I who was Born a PAGAN and a SLAVE
Now Sweetly Sleep a CHRISTIAN in my Grave
What tho' my hue was dark my SAVIORS sight
Shall Change this darkness into radiant light
Such grace to me my Lord on earth has given
To recommend me to my Lord in heaven
Whose glorious second coming here I wait
With saints and Angels Him to celebrate

It is thought that 10,000 black slaves and servants were in Britain in the early 18th century, but this is one of the very few memorials to them. Despite the quality of the memorial, there is no record of his burial in the church registers.

=== 2020 vandalism ===

Sometime between 16 and 17 June 2020 the headstone was smashed in two, with a message left nearby in chalk suggesting that the vandalism was in retaliation for the pulling down of the statue of Edward Colston by Black Lives Matter protestors, as well as the proposed removal of the gravestone of music hall blackface artist G H Elliott:

Now look at what you made me do. Stop protesting. Leave Elliott’s grave alone. Put Colston’s statue back or things will really heat up.

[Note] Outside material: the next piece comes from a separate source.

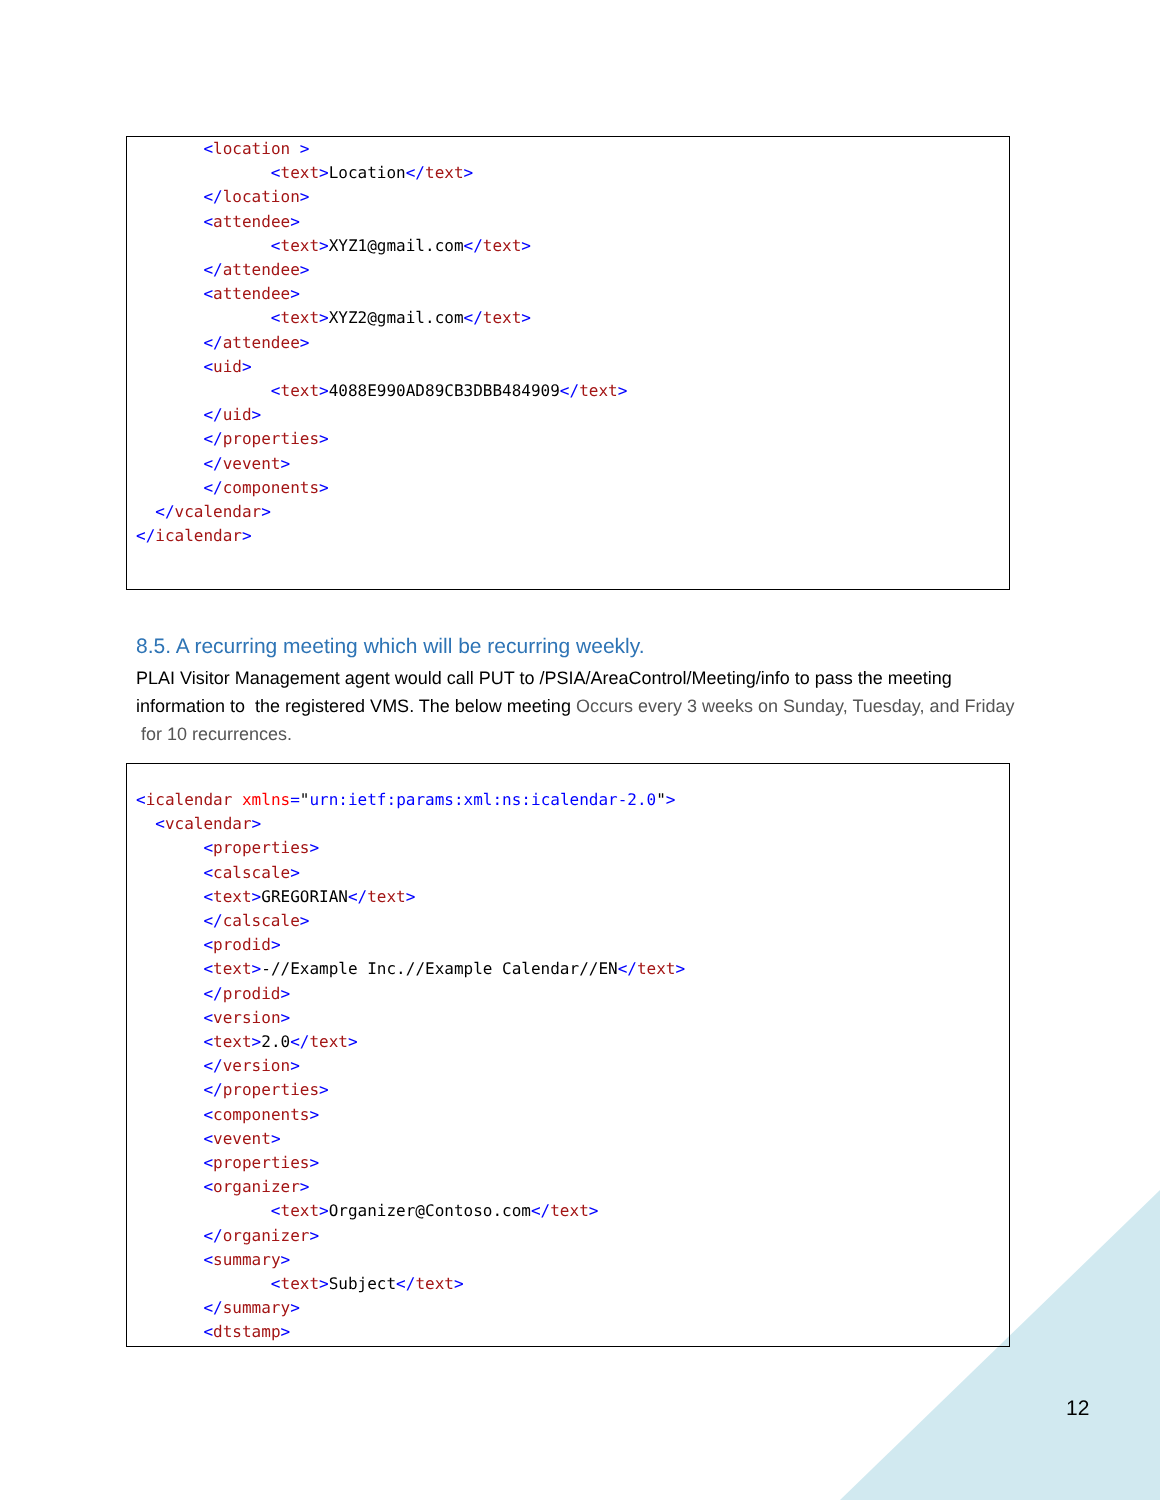<location > <text>Location</text> </location> <attendee> <text>XYZ1@gmail.com</text> </attendee> <attendee> <text>XYZ2@gmail.com</text> </attendee> <uid> <text>4088E990AD89CB3DBB484909</text> </uid> </properties> </vevent> </components> </vcalendar> </icalendar>
8.5. A recurring meeting which will be recurring weekly.
PLAI Visitor Management agent would call PUT to /PSIA/AreaControl/Meeting/info to pass the meeting information to the registered VMS. The below meeting Occurs every 3 weeks on Sunday, Tuesday, and Friday for 10 recurrences.
<icalendar xmlns="urn:ietf:params:xml:ns:icalendar-2.0"> <vcalendar> <properties> <calscale> <text>GREGORIAN</text> </calscale> <prodid> <text>-//Example Inc.//Example Calendar//EN</text> </prodid> <version> <text>2.0</text> </version> </properties> <components> <vevent> <properties> <organizer> <text>Organizer@Contoso.com</text> </organizer> <summary> <text>Subject</text> </summary> <dtstamp>
12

The memorial was restored and put back in place in 2021.

==Legacy==
The Bristol-based reggae band Black Roots wrote a song about Scipio Africanus which they performed live at Trinity Hall, Bristol on Channel 4's 10-part series Rockers Roadshow, produced by Mike Wallington and hosted by Mikey Dread in the 1980s. They featured a short scene of the grave.

The author Eugene Byrne featured Scipio Africanus in his 2001 alternative history novel Things Unborn. In this novel people who had suffered an untimely death were reincarnated in an England recovering from a nuclear war; Scipio Africanus was a famous war hero and a detective inspector in the Metropolitan Police.